Playing chess when it's more like poker

Aug 8, 2024

As noted in my brief comment on this week's post, I'm still working on a bit of longer rant. But as with most rants, there's a lot of ... spillover ideas (?)... that don't quite make it into the full story because they'd become a long aside that becomes a distraction. But that's the kind of thing that fits great into these Thursday subscriber posts!

So next week's post is at a very high level, talking about a failure of strategy that is aided and enabled by data science. It's a phenomenon of our hyper-analytic world where having "hard fact" numbers of cost and benefit can lead entire organizations to confidently march off onto a self-destroying tailspin.

One of the spillover thoughts from thinking about the topic is one about confidence – how numbers inspire people into having confidence that can be completely unfounded because they're not listening to the caveats that we try to give when explaining results.
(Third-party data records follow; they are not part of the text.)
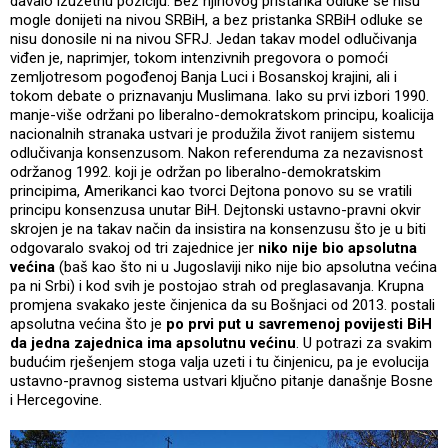
davalo izuzetnu poziciju: Bez njihovog pristanka odluke se nisu
mogle donijeti na nivou SRBiH, a bez pristanka SRBiH odluke se
nisu donosile ni na nivou SFRJ. Jedan takav model odlučivanja
viđen je, naprimjer, tokom intenzivnih pregovora o pomoći
zemljotresom pogođenoj Banja Luci i Bosanskoj krajini, ali i
tokom debate o priznavanju Muslimana. Iako su prvi izbori 1990.
manje-više održani po liberalno-demokratskom principu, koalicija
nacionalnih stranaka ustvari je produžila život ranijem sistemu
odlučivanja konsenzusom. Nakon referenduma za nezavisnost
održanog 1992. koji je održan po liberalno-demokratskim
principima, Amerikanci kao tvorci Dejtona ponovo su se vratili
principu konsenzusa unutar BiH. Dejtonski ustavno-pravni okvir
skrojen je na takav način da insistira na konsenzusu što je u biti
odgovaralo svakoj od tri zajednice jer
niko nije bio apsolutna
većina
(baš kao što ni u Jugoslaviji niko nije bio apsolutna većina
pa ni Srbi) i kod svih je postojao strah od preglasavanja. Krupna
promjena svakako jeste činjenica da su Bošnjaci od 2013. postali
apsolutna većina što je
po prvi put u savremenoj povijesti BiH
da jedna zajednica ima apsolutnu većinu
. U potrazi za svakim
budućim rješenjem stoga valja uzeti i tu činjenicu, pa je evolucija
ustavno-pravnog sistema ustvari ključno pitanje današnje Bosne
i Hercegovine.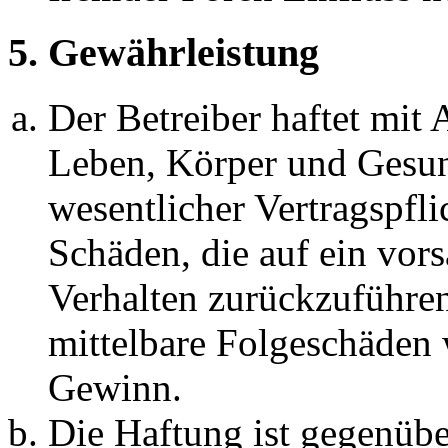
5. Gewährleistung
Der Betreiber haftet mit
Leben, Körper und Gesun
wesentlicher Vertragspfli
Schäden, die auf ein vors
Verhalten zurückzuführen 
mittelbare Folgeschäden
Gewinn.
Die Haftung ist gegenübe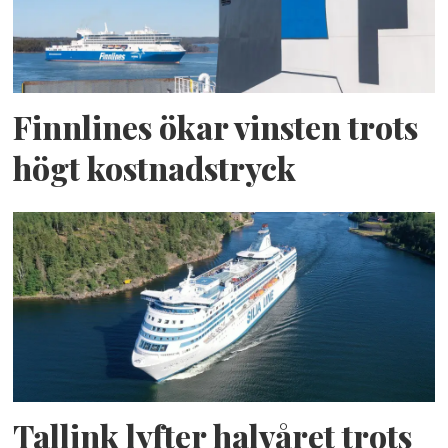
Finnlines ökar vinsten trots
högt kostnadstryck
Tallink lyfter halvåret trots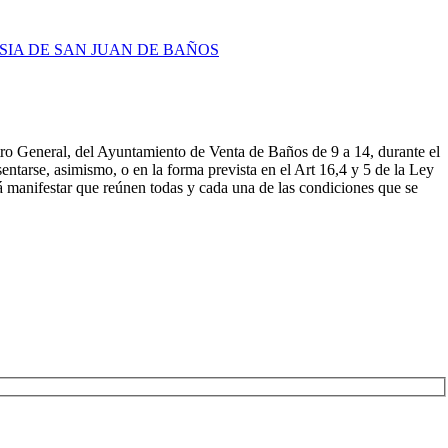
SIA DE SAN JUAN DE BAÑOS
stro General, del Ayuntamiento de Venta de Baños de 9 a 14, durante el
rse, asimismo, o en la forma prevista en el Art 16,4 y 5 de la Ley
 manifestar que reúnen todas y cada una de las condiciones que se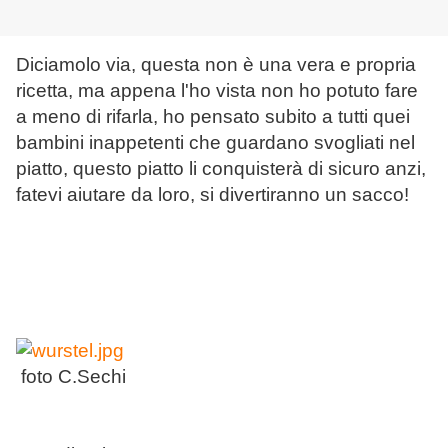
Diciamolo via, questa non è una vera e propria
ricetta, ma appena l'ho vista non ho potuto fare
a meno di rifarla, ho pensato subito a tutti quei
bambini inappetenti che guardano svogliati nel
piatto, questo piatto li conquisterà di sicuro anzi,
fatevi aiutare da loro, si divertiranno un sacco!
foto C.Sechi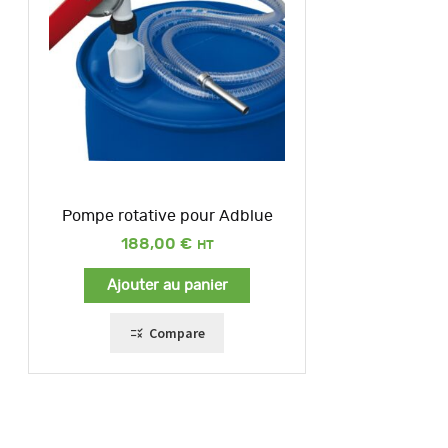
Pompe rotative pour Adblue
188,00
€
Ajouter au panier
Compare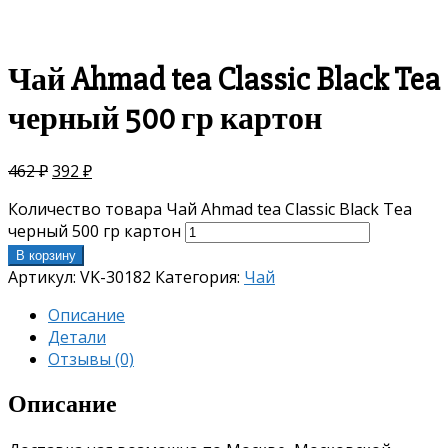
скидка
-15%
Чай Ahmad tea Classic Black Tea
черный 500 гр картон
462
₽
392
₽
Количество товара Чай Ahmad tea Classic Black Tea
черный 500 гр картон
В корзину
Артикул:
VK-30182
Категория:
Чай
Описание
Детали
Отзывы (0)
Описание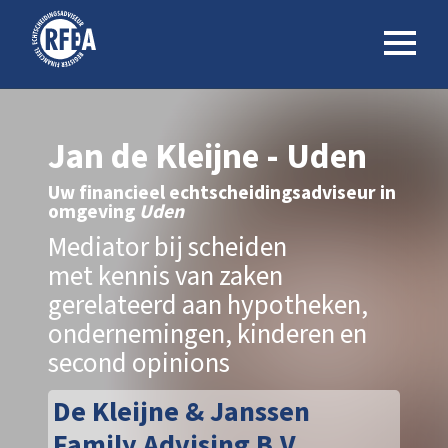
Jan de Kleijne - Uden
Uw financieel echtscheidingsadviseur in
omgeving
Uden
Mediator bij scheiden
met kennis van zaken
gerelateerd aan hypotheken,
ondernemingen, kinderen en
second opinions
De Kleijne & Janssen
Family Advising B.V.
What I mean is, I can tell people that version A of an A/B test is better because we found a statistically significant effect. Those people will happily launch version A to production because it is "better" along whatever those metrics are. Meanwhile, they're much more hesitant to run with the same version A if they only have qualitative feedback that things are better. This ostensibly is because larger volumes of data (and statistical significance) are supposed to be better and more definitive than qualitative anecdotes.

But this mental weighting bias of quantitative studies versus qualitative studies can be pretty wrong. Qualitative work can say all sorts of things about how users like the new version more, how they're less confused, how they get a better perception of the company brand. These are all things that are very tricky to operationalize into metrics that show up in a traditional A/B test. You'd have to jump through hoops about task completion times, ask users survey questions, or come up with other arcane metrics. All those measurements have more inherent error in them because they're trying to measure fuzzy constructs. Many of them may never differ enough to be detected as a statistical difference. So the most common solution is to... just use convenient high level metrics like "revenue generated" and ignore the rest.

While qualitative work and even our own user experiences can scream to us that version B is better, unless they're measured and compared during the test, version A might win out due to how it's using an easy-to-use metric that ignores all the things that the qualitative work measures. A purely data-driven company would go with version A and potentially miss all the subtle benefits of version B forever. They'd also make this decision with a huge amount of confidence because, well, version A "won" the test and it was statistically significant to boot.

I don't know how many opportunities are lost in such exchanges every day, but there must be a lot. This isn't even like we don't tell data scientists that setting the correct test metrics is extremely important. I'm sure most data scientists are aware of this inherent danger and try to use the relevant data points available. The problem is that some of the most relevant things are just extremely hard to measure. So we ignore them out of convenience. A convenience that may lead us to randomly step off a cliff.

So the question I ask myself is... how do I make it so people are less likely to pretend that their decision-making process with the aid of data is still loaded with lots of unknowns and confounds. That we're surrounded by surprises and blind spots. That the game we need to be playing is one of imperfect information like poker and not of perfect information like chess.

Because it's so damn easy to pretend that your business works like a chess game when you focus only on the data that's at your fingertips. When you have years and years of historical data across millions of users, you can build a pretty convincing causal network of how your business works off of that. Given enough factors and imagination, you can p-hack your way to metrics network that you believe explains how your business makes money. If you're silly enough to actually believe in that and base all your business decisions on that model... well, good luck because you're going to get "disrupted" one day.

I don't have a clear answer to this question. What I do know is that there are two broad types of work – the chess-like part where you analyze everything you have to make stuff better, and the poker-like part where you need to react to the world while not knowing how everything works. Most reasonable people know that these types of work exist, but I've definitely seen when culture puts blinders on people and they mistake one for the other.

Whatever game we're playing, there are quantitative data tools at our disposal. They're different tools and often can represent different fields of expertise, but we at least have them to apply. I'm just not quite sure if we ourselves remember when to switch toolsets. I'm also not sure if people are willing to listen and switch modes with us.